Why complain about the obscurity? I know that not many people are interested in movies like this, but I'm always thrilled that some of the groups work on this kind of material. I like Lord of the Rings, but not ONLY Lord of the Rings.
I scored it 7/9/7
If you haven't heard of it, here's what it's about:
The film is basically a talky two character play about the status of art theory in 1918, framed as a discussion between a wealthy Jewish art dealer who espouses modernism, and an impoverished, low ranking, anti-Semitic soldier who rejects modernism and aspires to be a traditional artist, sort of a German Norman Rockwell.

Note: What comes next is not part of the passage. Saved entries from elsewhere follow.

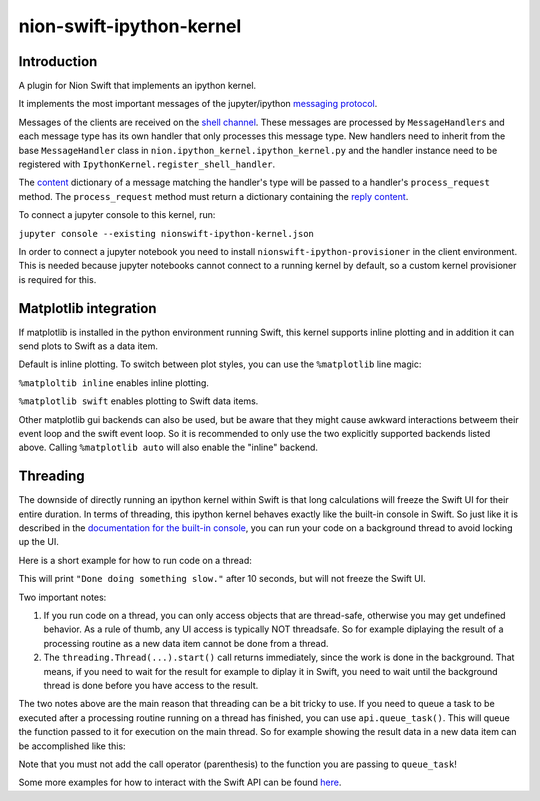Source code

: nion-swift-ipython-kernel
=========================

Introduction
------------

A plugin for Nion Swift that implements an ipython kernel.

It implements the most important messages of the jupyter/ipython `messaging protocol <https://jupyter-client.readthedocs.io/en/latest/messaging.html>`_.

Messages of the clients are received on the `shell channel <https://jupyter-client.readthedocs.io/en/latest/messaging.html#messages-on-the-shell-router-dealer-channel>`_.
These messages are processed by ``MessageHandlers`` and each message type has its own handler that only processes this message
type. New handlers need to inherit from the base ``MessageHandler``  class in ``nion.ipython_kernel.ipython_kernel.py`` and
the handler instance need to be registered with ``IpythonKernel.register_shell_handler``.

The `content <https://jupyter-client.readthedocs.io/en/latest/messaging.html#content>`_ dictionary of a message matching
the handler's type will be passed to a handler's ``process_request`` method. The ``process_request`` method must return
a dictionary containing the `reply content <https://jupyter-client.readthedocs.io/en/latest/messaging.html#request-reply>`_.

To connect a jupyter console to this kernel, run:

``jupyter console --existing nionswift-ipython-kernel.json``

In order to connect a jupyter notebook you need to install ``nionswift-ipython-provisioner`` in the client environment.
This is needed because jupyter notebooks cannot connect to a running kernel by default, so a custom kernel provisioner
is required for this.


Matplotlib integration
----------------------

If matplotlib is installed in the python environment running Swift, this kernel supports inline plotting and in addition
it can send plots to Swift as a data item.

Default is inline plotting. To switch between plot styles, you can use the ``%matplotlib`` line magic:

``%matploltib inline`` enables inline plotting.

``%matplotlib swift`` enables plotting to Swift data items.

Other matplotlib gui backends can also be used, but be aware that they might cause awkward interactions betweem their
event loop and the swift event loop. So it is recommended to only use the two explicitly supported backends listed above.
Calling ``%matplotlib auto`` will also enable the "inline" backend.


Threading
---------

The downside of directly running an ipython kernel within Swift is that long calculations will freeze the Swift UI
for their entire duration. In terms of threading, this ipython kernel behaves exactly like the built-in console
in Swift. So just like it is described in the
`documentation for the built-in console <https://nionswift.readthedocs.io/en/stable/api/concepts.html#console>`_,
you can run your code on a background thread to avoid locking up the UI.

Here is a short example for how to run code on a thread:

.. code-block:: python
  import threading
  import time

  def do_something_slow():
      time.sleep(10.0)
      print('Done doing something slow.')

  threading.Thread(target=do_something_slow).start()

This will print ``"Done doing something slow."`` after 10 seconds, but will not freeze the Swift UI.

Two important notes:

1. If you run code on a thread, you can only access objects that are thread-safe, otherwise you may get undefined
   behavior. As a rule of thumb, any UI access is typically NOT threadsafe. So for example diplaying the result of a
   processing routine as a new data item cannot be done from a thread.

2. The ``threading.Thread(...).start()`` call returns immediately, since the work is done in the background. That means,
   if you need to wait for the result for example to diplay it in Swift, you need to wait until the background thread
   is done before you have access to the result.

The two notes above are the main reason that threading can be a bit tricky to use. If you need to queue a task to be
executed after a processing routine running on a thread has finished, you can use ``api.queue_task()``. This will queue
the function passed to it for execution on the main thread. So for example showing the result data in a new data item
can be accomplished like this:

.. code-block:: python
  import threading
  import time
  import numpy

  def do_something_slow():
      time.sleep(10.0)
      print('Done doing something slow.')
      data = numpy.random.rand(16, 32)
      def show_result():
          data_item = api.library.create_data_item_from_data(data, title='Result')
          api.application.document_windows[0].display_data_item(data_item)
      api.qeue_task(show_result)

  threading.Thread(target=do_something_slow).start()

Note that you must not add the call operator (parenthesis) to the function you are passing to ``queue_task``!

Some more examples for how to interact with the Swift API can be found `here <https://nionswift.readthedocs.io/en/stable/api/scripting.html#scripting-guide>`_.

The soldier is also studying the art of propaganda. The art dealer tells the soldier that he has to choose between art and sidewalk rhetoric; that he has no chance to be a great artist unless his art includes all the rage and energy that he now puts only into his soapbox oratory.
It is the kind of two character play that plays in the East Village for the turtlenecked intelligensia, playing a few nights for audiences of a dozen people, then is lost forever.
Not that there's anything wrong with that.
Of course, we know that the simple minded soldier in the story would later become notorious as the absolute leader of Nazi Germany, and the most evil soapbox orator in history, so we pay more attention to his words than we would if he had a different last name.
The last five minutes add a little bit of literary structure by introducing a clever plot twist, but you have to be willing to listen to about 100 minutes of art history before anything vaguely cinematic happens.
It is an intelligent movie, very well acted by the two leads (John Cusack as the art dealer and Noah Taylor as Hitler) but it was created for a very small audience.